Какие яркие события случатся в XXI веке? Что мобилизует общество,
поразит его воображение? Какие страсти накалятся, какие идеи взойдут?

Может быть это война в Чечне и война в другой части России? Новые еврейские погромы? Экономические войны с Украиной и странами ЦАР? Может быть появление великих книг и литературных имен? Природное бедствие или эпидемия? Какая-то кардинальная экономическая и социальная реформа? Строительство дорог, великих культовых центров (храма Святой Софии русской), термоядерной электростанции в сто Саяно-Шушенских ГЭС?

Есть ощущение, что Россия застревает в безвременье и скоро будет не прочь устроить себе некий праздник-шок, вроде купания в ледяной воде. Постепенность и "разумность" происходящего, его мелко-пакостный характер, скука и искусственность (уже не грусть, а скука) "в кипении веселом", будят зверя и усыпляют дух. Анархизм (не Бакунинский, теоретический, а тот, настоящий, что гулял по революционной России в 18 году) подымается, оглядывается, и делает разведку местности.

Но встряска в начале большезимья, то есть естественного безвременья, не будет глобальной и народной, не охватит весь низ и всю ширь, это будет серия встрясок сверху и сбоку под "смелыми лозунгами". То будут поверхностные явления великого процесса малого русского апокалипсиса XXI-XXII веков, атомизации жизни, уступки суверенитета, подведения итогов национального развития в XV-XX (XV-XXI) веках.

__ИСХОДНЫЕ ДАННЫЕ__:

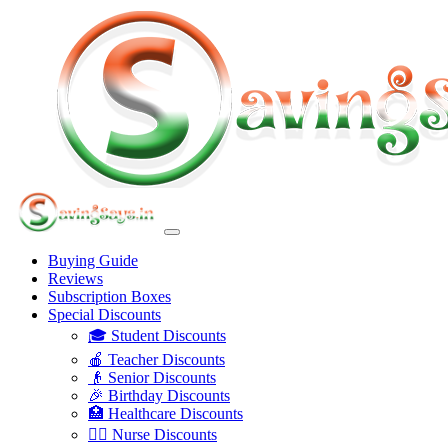
Buying Guide
Reviews
Subscription Boxes
Special Discounts
🎓 Student Discounts
🍎 Teacher Discounts
👴 Senior Discounts
🎉 Birthday Discounts
🏥 Healthcare Discounts
👩‍⚕️ Nurse Discounts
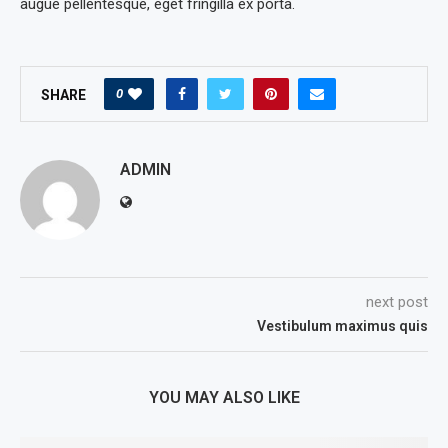
augue pellentesque, eget fringilla ex porta.
0
SHARE
ADMIN
next post
Vestibulum maximus quis
YOU MAY ALSO LIKE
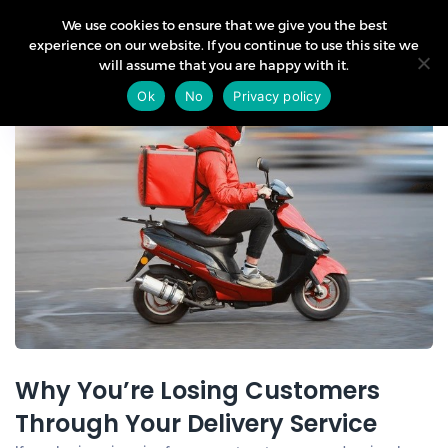
We use cookies to ensure that we give you the best
experience on our website. If you continue to use this site we
will assume that you are happy with it.
31
Ok
No
Privacy policy
Jan
Why You’re Losing Customers
Through Your Delivery Service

__ЗАДАНИЯ__:
a) Повторите без изменений записи от строки с «augue pellentesque, eget fringilla ex porta.» до последней строки записей включительно. Изображения в ответ не включайте.
b) Допишите следующую часть текста о будущем России в XXI веке, начав сразу после его последнего предложения.

__ОТВЕТЫ К ЗАДАНИЯМ__:
a)
augue pellentesque, eget fringilla ex porta.
0
SHARE
ADMIN
next post
Vestibulum maximus quis
YOU MAY ALSO LIKE
We use cookies to ensure that we give you the best
experience on our website. If you continue to use this site we
will assume that you are happy with it.
31
Ok
No
Privacy policy
Jan
Why You’re Losing Customers
Through Your Delivery Service

b)
Возможно, что первые десятилетия XXI века - это время последних разумных реформ макролетней России, то есть страны, способной удивить еще мир великим коллективным творением духа. Время "удивить" может наступить еще раз в XXIII-XXIV веках, но то будут (если будут) реформы не Разума, а Чувства, не Ума, а Души, уже больной души.

Возможно, что это будет эпоха хорошего, доброкачественного византизма, время интеллектуальной продуктивности. Поэтому говорить о безусловной центральности евразийства не стоит. То, что Россия будет тихо погружаться в первобытные воды хаоса, живя напряженной и продуктивной жизнью, что она будет слабеть, но сохранять свое единство и территориальную целостность - лучший сценарий для XXI и XXII веков. Идеал России спокойной, умиротворенной и державной (конечно при взгляде с большого расстояния, при взгляде на лес, а не на деревья), по-прежнему огромной - вот идеал первых десятилетий XXI века.